#### Passage ####

Note. The outcomes are noted by the text within the row headings. Student race/ethnicity, eligibility for free or reduced-price lunch, and prior achievement are entered in separate models. White is the omitted racial/ethnic group. A variable for other race students is also included in the model but excluded from the table. Students who scored in the middle 50% of the achievement distribution in the prior year are the omitted group for the prior achievement measure. Classroom averages are computed by excluding student i from the mean.

p < .05. **p < .01. ***p < .001.

Students have systematically different classmates. Black elementary school students have between 1% and 6% more Black classmates, and Black high school students have 5% to 9% more Black classmates than do White students in their grade at their school in a given year. Similarly, poor students have between 1% and 3% more poor classmates than nonpoor students in their grade at their school in a given year (although there is an exception in District 2).

The most striking difference in peer characteristics among different groups of students is differences in peer achievement. Black elementary school students in District 1 have classmates whose average prior achievement is nearly 0.2 standard deviations lower than the average achievement of Whites’ classmates at their school in their grade in that year. In District 3, the difference in average classmate achievement for Blacks and Whites is about 0.1 standard deviations. The differences are even larger in middle and high schools (0.1–0.5 standard deviations), likely because of greater tracking and ability grouping at these grades. We observe similar patterns for Hispanics compared with Whites and for poor students compared with nonpoor students. Students’ prior achievement is also strongly related to their classmates’ prior achievement, even in elementary schools. For example, in District 1, the average difference in classmates’ prior math achievement is nearly 0.8 standard deviations for high- versus low-scoring students (−0.399 – 0.392 = −0.791). The difference is between 0.05 or 0.24 standard deviations in District 2 and District 3. The differences are even larger among middle and high school students, at between 0.2 and 1.1 standard deviations.

Within-school sorting may create inequities in access to high-quality teachers as well as to high-performing peers. We examine the relationship between student characteristics and the probability of having a novice teacher in the bottom panel of Table 2. The results are quite consistent: Black and Hispanic students are more likely than White students to have novice teachers than their peers at their school. The differences are larger in the middle and high school grades than in the elementary grades, but significant differences are evident across grade levels. In District 1, the probability of having a novice teacher is approximately 2% higher for Black students than for White students. Similarly, poor students are more likely to have novice teachers, although this relationship is not as consistent within elementary schools; the magnitude is small in all three districts, and the point estimates are strongly significant only in the third district.

Low-achieving students are the most likely to be assigned to novice teachers, while high-achieving students are least likely. For example, in District 1, the probability of having a novice teacher is about 2% higher for low-achieving students and 4% lower for high-achieving students compared with the middle half of students within elementary schools. At the middle and high school levels, the probability of having a novice teacher is about 2% higher for low-achieving students and 2% to 7% lower for high-achieving students within schools across the three districts. These results are consistent with prior research on teacher sorting (Boyd, Lankford, Loeb, & Wyckoff, 2005a, 2005b; Clotfelter et al., 2006; Feng, 2010; Hanushek, Kain, & Rivkin, 2004; Kalogrides, Loeb, & Béteille, 2013; Lankford, Loeb, & Wyckoff, 2002).

#### Data ####

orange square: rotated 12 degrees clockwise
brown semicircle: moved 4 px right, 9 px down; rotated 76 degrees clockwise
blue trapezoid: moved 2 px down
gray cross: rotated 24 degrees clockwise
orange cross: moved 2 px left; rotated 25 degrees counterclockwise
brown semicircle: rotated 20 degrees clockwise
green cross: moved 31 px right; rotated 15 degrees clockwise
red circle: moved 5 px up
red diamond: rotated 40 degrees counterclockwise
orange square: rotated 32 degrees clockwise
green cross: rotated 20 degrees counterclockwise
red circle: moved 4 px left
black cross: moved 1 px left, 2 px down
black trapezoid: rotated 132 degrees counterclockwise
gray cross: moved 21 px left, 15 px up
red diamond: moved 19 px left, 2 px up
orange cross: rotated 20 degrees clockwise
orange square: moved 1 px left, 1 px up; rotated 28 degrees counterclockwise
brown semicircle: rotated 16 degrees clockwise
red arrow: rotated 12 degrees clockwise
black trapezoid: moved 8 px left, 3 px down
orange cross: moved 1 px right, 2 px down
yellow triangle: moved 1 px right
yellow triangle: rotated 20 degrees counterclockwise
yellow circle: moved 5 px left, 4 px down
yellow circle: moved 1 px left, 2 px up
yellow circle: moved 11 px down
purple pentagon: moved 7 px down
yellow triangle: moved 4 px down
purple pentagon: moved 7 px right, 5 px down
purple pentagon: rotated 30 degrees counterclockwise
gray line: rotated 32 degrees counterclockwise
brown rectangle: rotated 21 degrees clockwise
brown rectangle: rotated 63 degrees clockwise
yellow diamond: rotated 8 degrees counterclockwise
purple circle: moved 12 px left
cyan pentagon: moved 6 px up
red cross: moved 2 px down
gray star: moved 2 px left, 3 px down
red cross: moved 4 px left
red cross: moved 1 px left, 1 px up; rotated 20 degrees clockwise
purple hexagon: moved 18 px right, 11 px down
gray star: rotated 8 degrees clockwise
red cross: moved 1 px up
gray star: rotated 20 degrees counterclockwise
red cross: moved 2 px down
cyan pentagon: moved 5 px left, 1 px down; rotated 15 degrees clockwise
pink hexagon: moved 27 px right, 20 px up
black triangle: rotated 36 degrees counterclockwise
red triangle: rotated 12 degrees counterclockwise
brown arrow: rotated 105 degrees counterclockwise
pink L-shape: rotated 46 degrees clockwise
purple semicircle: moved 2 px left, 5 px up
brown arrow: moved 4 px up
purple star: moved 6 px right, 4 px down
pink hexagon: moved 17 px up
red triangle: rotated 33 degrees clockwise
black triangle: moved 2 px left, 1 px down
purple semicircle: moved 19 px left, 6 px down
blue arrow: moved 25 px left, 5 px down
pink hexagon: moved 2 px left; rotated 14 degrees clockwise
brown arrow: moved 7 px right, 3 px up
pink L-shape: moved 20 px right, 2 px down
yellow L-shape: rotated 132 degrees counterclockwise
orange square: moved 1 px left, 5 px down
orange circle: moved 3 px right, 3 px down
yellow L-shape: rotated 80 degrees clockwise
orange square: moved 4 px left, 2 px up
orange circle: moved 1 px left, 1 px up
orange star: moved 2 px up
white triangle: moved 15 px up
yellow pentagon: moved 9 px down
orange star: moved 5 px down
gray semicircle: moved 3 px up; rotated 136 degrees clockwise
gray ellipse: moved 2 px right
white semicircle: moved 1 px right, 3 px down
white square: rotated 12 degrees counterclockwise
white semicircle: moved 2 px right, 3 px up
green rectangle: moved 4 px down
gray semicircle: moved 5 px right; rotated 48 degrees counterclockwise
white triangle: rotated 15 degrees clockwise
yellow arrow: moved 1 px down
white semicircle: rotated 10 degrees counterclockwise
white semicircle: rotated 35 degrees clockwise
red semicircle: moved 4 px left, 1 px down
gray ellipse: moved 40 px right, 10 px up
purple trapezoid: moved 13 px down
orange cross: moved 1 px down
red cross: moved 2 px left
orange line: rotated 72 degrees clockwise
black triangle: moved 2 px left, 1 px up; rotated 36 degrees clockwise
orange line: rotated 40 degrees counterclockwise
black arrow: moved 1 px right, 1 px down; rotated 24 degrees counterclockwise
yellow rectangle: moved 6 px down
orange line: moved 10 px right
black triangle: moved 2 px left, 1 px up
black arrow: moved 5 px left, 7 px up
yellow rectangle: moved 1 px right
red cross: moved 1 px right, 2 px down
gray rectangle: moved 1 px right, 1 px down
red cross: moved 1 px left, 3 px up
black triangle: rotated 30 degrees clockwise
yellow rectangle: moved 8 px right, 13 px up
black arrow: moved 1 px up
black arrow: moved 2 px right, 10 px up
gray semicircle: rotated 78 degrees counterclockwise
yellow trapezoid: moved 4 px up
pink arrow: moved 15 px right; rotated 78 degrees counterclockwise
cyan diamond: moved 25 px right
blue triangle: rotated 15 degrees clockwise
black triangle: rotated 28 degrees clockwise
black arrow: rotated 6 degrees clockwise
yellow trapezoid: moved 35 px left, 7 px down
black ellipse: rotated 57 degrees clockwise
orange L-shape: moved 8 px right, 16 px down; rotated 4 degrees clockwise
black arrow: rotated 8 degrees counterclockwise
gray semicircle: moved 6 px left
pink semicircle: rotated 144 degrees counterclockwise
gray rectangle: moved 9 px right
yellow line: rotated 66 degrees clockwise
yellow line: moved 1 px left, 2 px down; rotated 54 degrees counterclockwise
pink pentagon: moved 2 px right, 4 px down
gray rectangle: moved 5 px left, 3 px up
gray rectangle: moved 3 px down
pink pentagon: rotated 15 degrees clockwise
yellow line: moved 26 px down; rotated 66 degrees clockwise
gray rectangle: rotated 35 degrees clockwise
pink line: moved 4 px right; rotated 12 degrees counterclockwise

####

■ Work required ■
Print the stretch of the passage on student sorting from "Note. The outcomes" through "from the mean.". This material has no connection to the passage on student sorting.

■ Response for this exercise ■
Note. The outcomes are noted by the text within the row headings. Student race/ethnicity, eligibility for free or reduced-price lunch, and prior achievement are entered in separate models. White is the omitted racial/ethnic group. A variable for other race students is also included in the model but excluded from the table. Students who scored in the middle 50% of the achievement distribution in the prior year are the omitted group for the prior achievement measure. Classroom averages are computed by excluding student i from the mean.